**** Exercise data ****

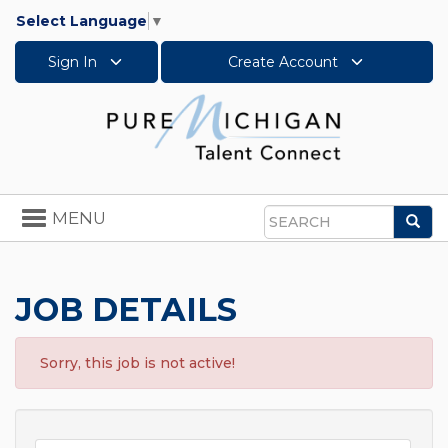
Select Language
▼
Sign In
Create Account
Toggle
MENU
Sea
navigation
Search
JOB DETAILS
Sorry, this job is not active!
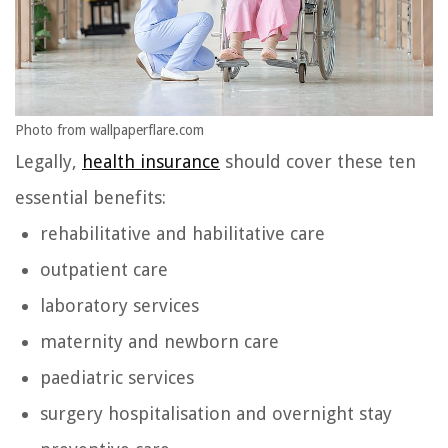
Photo from wallpaperflare.com
Legally,
health insurance
should cover these ten
essential benefits:
rehabilitative and habilitative care
outpatient care
laboratory services
maternity and newborn care
paediatric services
surgery hospitalisation and overnight stay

****

Activity
From the line containing "laboratory services" down to the last line of the material, each line is to be retyped exactly; no other lines belong in the answer.

Solution for this problem
laboratory services
maternity and newborn care
paediatric services
surgery hospitalisation and overnight stay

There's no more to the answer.